In Mac OS versions 7.5 and later, the presence of MacsBug is indicated at startup; it is present if the user sees the text Debugger installed (although, occasionally, this may indicate the presence of another piece of software loaded into the area of memory reserved for the debugger, instead).

MacsBug was originally for the Motorola 68000 series of processors only. When Apple introduced the Power Macintosh in 1994, it was followed by an updated MacsBug that supported the PowerPC instruction set and architecture.

The last version of MacsBug was 6.6.3, released September 14, 2000. This final version works with all of the machines released in the July–September timeframe of 2000, including the Power Mac G4 (uni- and multi-processor), Power Mac G4 Cube, the iMac family (Ruby, Indigo, Sage, Graphite, and Snow), and the iBook family (Indigo, Key Lime, and Graphite).

6.6.3 includes better support for debugging MP tasks, and fixes some serious bugs in the memory setting commands when used in PCI I/O space.
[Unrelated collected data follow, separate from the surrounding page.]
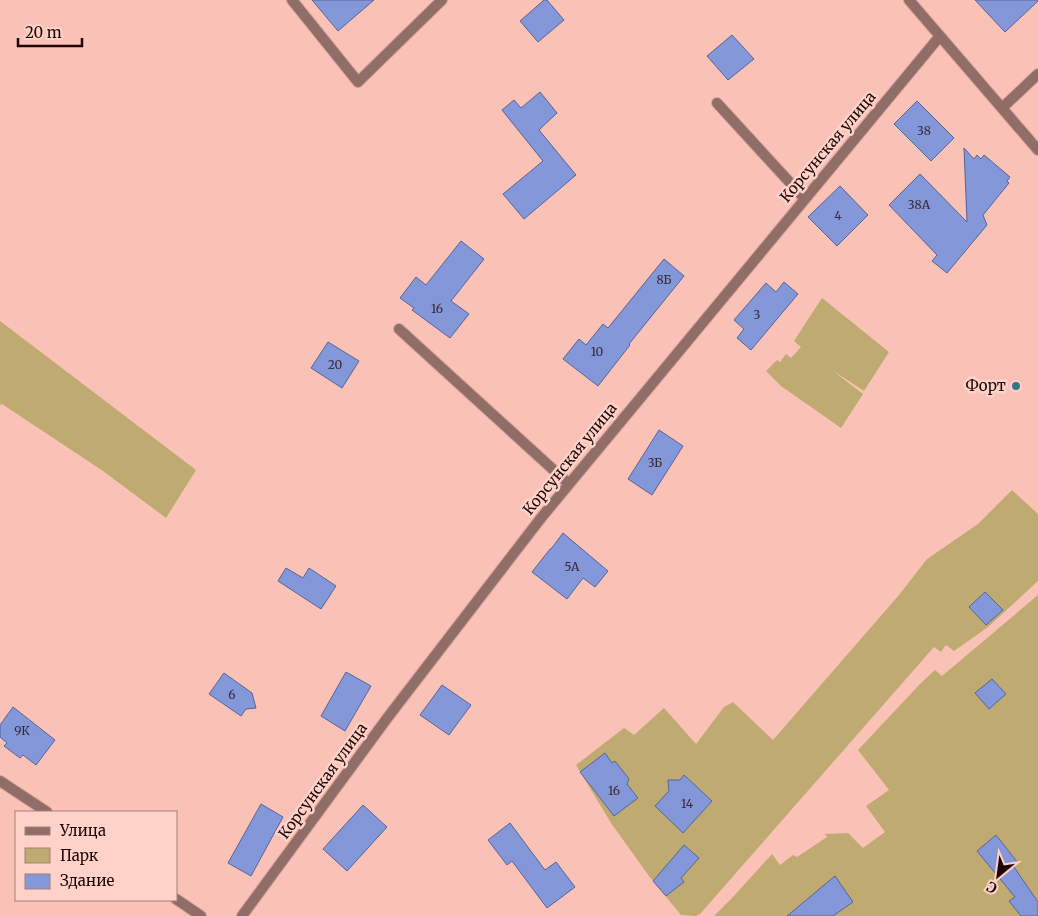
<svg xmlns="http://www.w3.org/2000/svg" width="1038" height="916" font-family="Merriweather,serif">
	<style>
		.green { fill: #bfab71 }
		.building { fill: #8497d9; stroke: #566498 }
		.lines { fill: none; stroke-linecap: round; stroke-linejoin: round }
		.street-casing { stroke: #d29f96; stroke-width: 12 }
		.street { stroke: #906e67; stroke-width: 10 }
		.poi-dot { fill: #327885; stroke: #fed2c9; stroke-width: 2 }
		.labels { text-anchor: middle; stroke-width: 5; stroke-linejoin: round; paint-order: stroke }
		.number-label { font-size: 12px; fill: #372a39 }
		.street-label { font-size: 15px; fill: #1d0604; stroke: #fed2c9 }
		.poi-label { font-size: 15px; fill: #1d0604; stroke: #fed2c9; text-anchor: end }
	</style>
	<rect width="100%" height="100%" fill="#fac1b6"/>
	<!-- green -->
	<path class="green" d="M822,298l67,54 -25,39 -32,-21 31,24 -22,34 -60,-42 -15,-15 11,-11 3,2 6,-8 5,4 10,-11 -7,-6z
		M0,321l196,149 -30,48 -63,-47 -101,-67 -2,1z
		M1012,490l26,24v67l-50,46 -34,24 -8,-6 -5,7 -7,-5 -234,267 -4,2 -15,-1 -32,-39 -38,-53 -35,-58 48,-37 10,7 30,-27 32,36 28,-37 9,-5 40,38 126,-145 28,-36 51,-35z
		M1038,595v321h-324l19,-19 39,-43 8,11 13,-10 4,2 30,-20 -2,-3 23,-1 15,15 22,-16 -19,-26 23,-16 -31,-40 62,-66 15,-14 7,6z"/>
	<!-- building -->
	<path class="building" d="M312,0h62l-36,31z
		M544,0h3l17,20 -26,22 -18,-21z
		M975,0h63v1l-33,31z
		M732,35l22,24 -26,21 -21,-24z
		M540,92l17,21 -18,17 37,45 -52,44 -21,-25 40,-33 -41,-51 12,-10 7,8z
		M917,101l37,37 -23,23 -37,-37z
		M964,148l10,11 3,-4 4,4 3,-4 26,22 -3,4 2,2 -26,32 4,10 -40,48 -15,-12 5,-6 -48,-50 31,-31 47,48z
		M840,186l28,29 -31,31 -29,-29z
		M461,241l23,18 -33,42 18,13 -19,24 -38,-28 2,-2 -14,-10 16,-21 10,8z
		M664,259l20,17 -55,68 1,1 -32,41 -35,-27 16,-20 7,6 17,-21 5,4z
		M784,282l14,12 -47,56 -14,-12 7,-9 -10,-9 32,-37 10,9z
		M328,342l31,19 -17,27 -31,-20z
		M659,430l24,16 -31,49 -24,-16z
		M563,533l45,38 -13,16 -12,-9 -16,21 -35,-27 18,-23h1z
		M286,568l17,10 6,-10 27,18 -15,23 -43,-28z
		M985,592l18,18 -17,15 -17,-18z
		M346,672l25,14 -26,45 -24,-15z
		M224,673l28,20 4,15 -10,1 -5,7 -32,-22z
		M992,679l14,15 -17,15 -14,-16z
		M442,685l29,20 -22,30 -29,-20z
		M13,707l42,33 -19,25 -13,-10 -3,3 -16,-12 3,-3 -7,-6v-12z
		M605,753l7,10 3,-2 14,18 -2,5 11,14 -24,18 -34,-44z
		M684,775l28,26 -29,32 -28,-27 14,-15 -1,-11h12z
		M261,804l22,13 -32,59 -23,-13z
		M363,805l24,22 -40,44 -24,-22z
		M510,823l35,47 11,-8 19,25 -28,21 -35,-47 -5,4 -19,-25z
		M996,835l22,28 -4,4 24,35v14h-17l-12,-15 6,-4 -38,-46z
		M684,845l15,13 -18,20 3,4 -18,14 -13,-15z
		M835,876l18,26 -20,14h-46z"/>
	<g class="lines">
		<!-- street casing -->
		<g class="street-casing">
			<path id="street" d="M292,0l66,82 84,-82
				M909,0l129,150
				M717,103l88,96
				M1002,108l36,-34
				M399,329l170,155
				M0,781l47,31
				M176,899l25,17
				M242,916l146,-199 153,-199 399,-482"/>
		</g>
		<!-- street -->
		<use href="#street" class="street"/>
	</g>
	<!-- markers -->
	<circle class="poi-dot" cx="1016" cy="386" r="5"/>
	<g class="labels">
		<!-- number labels -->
		<g class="number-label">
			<text x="924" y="135">38</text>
			<text x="919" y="209">38А</text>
			<text x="838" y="220">4</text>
			<text x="664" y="284">8Б</text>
			<text x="437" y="313">16</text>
			<text x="757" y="319">3</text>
			<text x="597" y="356">10</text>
			<text x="335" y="369">20</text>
			<text x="655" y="467">3Б</text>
			<text x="572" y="571">5А</text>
			<text x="232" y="699">6</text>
			<text x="22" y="735">9К</text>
			<text x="614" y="795">16</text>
			<text x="687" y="808">14</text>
		</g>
		<!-- street labels -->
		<g class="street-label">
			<text transform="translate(828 147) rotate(-50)" y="5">Корсунская улица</text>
			<text transform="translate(570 459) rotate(-51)" y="5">Корсунская улица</text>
			<text transform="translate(323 781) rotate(-54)" y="5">Корсунская улица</text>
		</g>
		<!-- poi labels -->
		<g class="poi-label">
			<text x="1006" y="391">Форт</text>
		</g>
	</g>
	<!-- legend -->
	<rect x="15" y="811" width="162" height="90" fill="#fed2c9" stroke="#a4807a"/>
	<rect x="25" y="827" width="25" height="8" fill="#906e67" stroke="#a4807a"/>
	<text x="60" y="836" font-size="15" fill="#1d0604">Улица</text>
	<rect x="25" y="848" width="25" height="15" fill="#bfab71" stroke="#a4807a"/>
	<text x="60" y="861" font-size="15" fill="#1d0604">Парк</text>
	<rect x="25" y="874" width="25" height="15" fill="#8497d9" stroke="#a4807a"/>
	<text x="60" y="886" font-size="15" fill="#1d0604">Здание</text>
	<!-- north arrow -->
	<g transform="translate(998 876) rotate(209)" stroke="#fed2c9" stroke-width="4" paint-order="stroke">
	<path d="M0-4L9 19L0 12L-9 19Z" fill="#1d0604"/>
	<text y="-8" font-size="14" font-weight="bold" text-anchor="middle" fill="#1d0604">С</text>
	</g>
	<!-- scale -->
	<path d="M18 38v8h64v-8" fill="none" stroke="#1d0604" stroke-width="2.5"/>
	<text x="25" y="38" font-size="15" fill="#1d0604" stroke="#fed2c9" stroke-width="4" paint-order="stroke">20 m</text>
</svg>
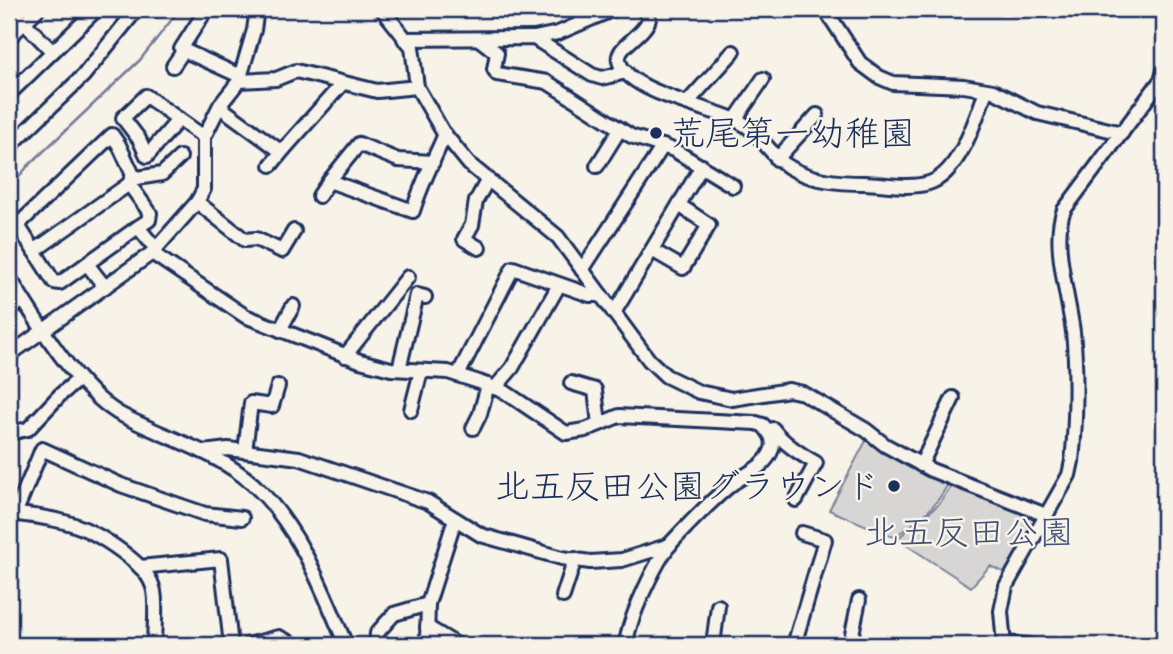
<svg xmlns="http://www.w3.org/2000/svg" width="1173" height="654" font-family="Caveat,'Klee One',sans-serif">
<style>
.green{fill:#d7d6d4;stroke:#798299;stroke-width:2}
.lines{fill:none;stroke-linecap:round;stroke-linejoin:round}
.stream{stroke:#727c95;stroke-width:2.5}
.minor-casing{stroke:#1b2f5e;stroke-width:18}
.minor{stroke:#f7f3e8;stroke-width:12}
.poi-dot{fill:#1b2f5e;stroke:#f7f3e8;stroke-width:2.5}
.labels{text-anchor:middle;stroke-width:5;stroke-linejoin:round;paint-order:stroke}
.poi-label{font-size:35px;fill:#1b2f5e;stroke:#f7f3e8;text-anchor:start}
.park-label{font-size:35px;fill:#415076;stroke:#f7f3e8}
</style>
<rect width="100%" height="100%" fill="#f7f3e8"/>
<filter id="ink" filterUnits="userSpaceOnUse"><feTurbulence type="fractalNoise" baseFrequency=".0143" numOctaves="2"/><feDisplacementMap in="SourceGraphic" scale="14" xChannelSelector="R" yChannelSelector="G"/><feConvolveMatrix kernelMatrix="1 2 1 2 8 2 1 2 1" color-interpolation-filters="sRGB"/></filter>
<g filter="url(#ink)">
<g class="green">
<path d="M868,437l81,45c-12,25 -32,41 -56,55l-64,-27z"/>
<path d="M953,483l85,34 -30,57 -18,-8 -19,21 -74,-48 42,-35z"/>
</g>
<g class="lines">
<path class="stream" d="M9,189l18,-22 113,-107 40,-51"/>
<defs>
<g id="minor">
<path d="M11,9l41,42"/>
<path d="M382,9l30,38 5,40 26,45 26,32 89,73 91,123 17,16 33,16 33,7 57,-9 14,3 63,37 19,15 46,25 115,45"/>
<path d="M644,9l5,10c-5,18 -37,28 -29,45 12,29 91,44 118,57 22,10 31,34 51,46 23,14 50,16 76,16 21,1 44,6 64,0 31,-10 47,-65 57,-92"/>
<path d="M825,9l35,54 19,14 14,6 71,3 29,5 44,22 85,20"/>
<path d="M206,10l-25,39 59,27"/>
<path d="M9,38l29,-29"/>
<path d="M534,38l24,-5 56,-24"/>
<path d="M404,39l130,-1 58,37 10,3 24,-6"/>
<path d="M479,39l18,14 -3,16 3,5 50,8 84,54 43,14 59,36"/>
<path d="M173,66l11,-16"/>
<path d="M239,81l15,-51 3,-21"/>
<path d="M9,94l88,-85"/>
<path d="M687,103l46,-51"/>
<path d="M220,107l59,43 5,-1 58,-65"/>
<path d="M179,119l-32,37 -8,-17 -16,-21 23,-22 58,41"/>
<path d="M735,120l28,-41"/>
<path d="M9,147l74,-71 54,-67"/>
<path d="M777,159l40,-44"/>
<path d="M433,162l-35,-2 -39,-16 -30,37 84,30c8,-27 21,-51 32,-77"/>
<path d="M271,165l13,-16"/>
<path d="M597,166l23,-37"/>
<path d="M131,179l31,-5 18,-17"/>
<path d="M319,196l10,-15"/>
<path d="M197,202l48,38 11,-1 26,12 12,-20"/>
<path d="M138,227l-78,56 -6,-1 -35,-55 3,-6 90,-86 7,10 14,30 -4,9 21,29 -1,7 -11,7 18,22"/>
<path d="M479,248l-15,-9 8,-14 4,-24 12,-22"/>
<path d="M652,250l31,18 26,-43 -30,-20"/>
<path d="M34,251l95,-67"/>
<path d="M152,253l93,63 115,45 31,8 57,3 31,10 26,10 61,41 19,-3 34,-14 137,7 7,2c6,7 12,14 9,24 -6,18 -25,24 -39,34 -17,13 -47,44 -62,60 -16,20 -43,77 -45,102"/>
<path d="M87,264l18,23"/>
<path d="M582,270l81,-124"/>
<path d="M9,277c27,43 66,110 109,136 45,25 98,37 136,72 46,43 68,104 92,160"/>
<path d="M9,310l14,-10"/>
<path d="M614,313l88,-147"/>
<path d="M280,330l13,-24"/>
<path d="M9,355l143,-102 45,-51 7,-13v-52l16,-32 19,-24 37,-2 20,-8 81,20 40,-4"/>
<path d="M345,356l63,-79"/>
<path d="M399,369l18,-74 8,2"/>
<path d="M458,375l55,-107 77,27h11"/>
<path d="M571,383l24,7 4,34"/>
<path d="M495,388l17,-20 47,-83"/>
<path d="M411,410l10,-39"/>
<path d="M9,427l5,5 14,-3 32,-34 19,-16"/>
<path d="M473,428l7,-14 8,-29"/>
<path d="M773,429c11,15 27,25 43,34l-20,37"/>
<path d="M245,451l6,-48 21,3 6,-20"/>
<path d="M203,452l25,-3 71,9 129,44 53,33 81,23 28,4 32,-2 48,-15"/>
<path d="M921,465l32,-67"/>
<path d="M9,513c54,6 77,10 120,44 11,9 22,19 25,34 3,17 0,37 0,54"/>
<path d="M15,514l27,-65 79,36 84,29 37,4"/>
<path d="M140,567l81,-8 10,86"/>
<path d="M563,596l12,-37"/>
<path d="M428,604l-1,36 3,5"/>
<path d="M427,627l30,18"/>
<path d="M1004,643l24,2"/>
<path d="M248,645l31,-8 16,8"/>
<path d="M376,645l1,-12 17,-19 34,-10 27,-85"/>
<path d="M713,645l5,-39"/>
<path d="M794,645l31,-105 -23,-7"/>
<path d="M853,645l-2,-6 8,-39"/>
<path d="M1004,645l-3,-34 5,-25 63,-111 3,-14c4,-36 5,-92 1,-129 -4,-34 -22,-91 -9,-122l97,-130 3,-9"/>
</g>
</defs>
<use href="#minor" class="minor-casing"/>
<use href="#minor" class="minor"/>
</g>
</g>
<g class="poi-dot">
<circle cx="656" cy="133" r="7"/>
<circle cx="894" cy="486" r="7"/>
</g>
<g class="labels">
<g class="poi-label">
<text x="670" y="145">荒尾第一幼稚園</text>
<text x="880" y="498" text-anchor="end">北五反田公園グラウンド</text>
</g>
<g class="park-label">
<text x="969" y="544">北五反田公園</text>
</g>
</g>
<rect width="1173" height="654" fill="none" stroke="#f7f3e8" stroke-width="35"/>
<rect x="18" y="18" width="1138" height="619" fill="none" stroke="#1b2f5e" stroke-width="2.5" filter="url(#ink)"/>
</svg>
It can also be used in Classic when running under Mac OS X, where it is invoked by pressing "⌘-⏏" (or "⌘-F12" on systems without an Eject key).

Mac OS X allows programmers to use familiar MacsBug commands in gdb. This gdb plugin is included with the OS X Developer Tools, located in the directory /usr/libexec/gdb/plugins/MacsBug/.

Third party alternatives to MacsBug included ICOM Simulations' TMON which came with the Darin Adler Extended User Area & Trap Discipline (allowing all documented Mac API parameters to be verified) and the fully symbolic Jasik debugger, which was much more powerful, but harder to use due to the intricate and non-standard user interface.

==Versions==
- 1979 Motorola 68000 Design Module debugger
- January 25, 1982 - Adapted by Rich Page for Lisa & Mac.
- November 1, 1984 - Enhanced by Steve Capps.
- May 13, 1985 - Version IV+ by Ken Krugler.
- May, 1986 - Version 5.1 by Dan Allen.
- November 21, 1986 - Disassembler upgraded by Ira Reuben.
- June 15, 1987 - Version 5.4 by Dan Allen.
- March 31, 1988 - Version 5.6.1 by Dan Allen.
- June 29, 1988 - Version 6.0 by Michael Tibbott.
- April 20, 1989 - Version 6.1 by Michael Tibbott.
- September 14, 2000 - Version 6.6.3.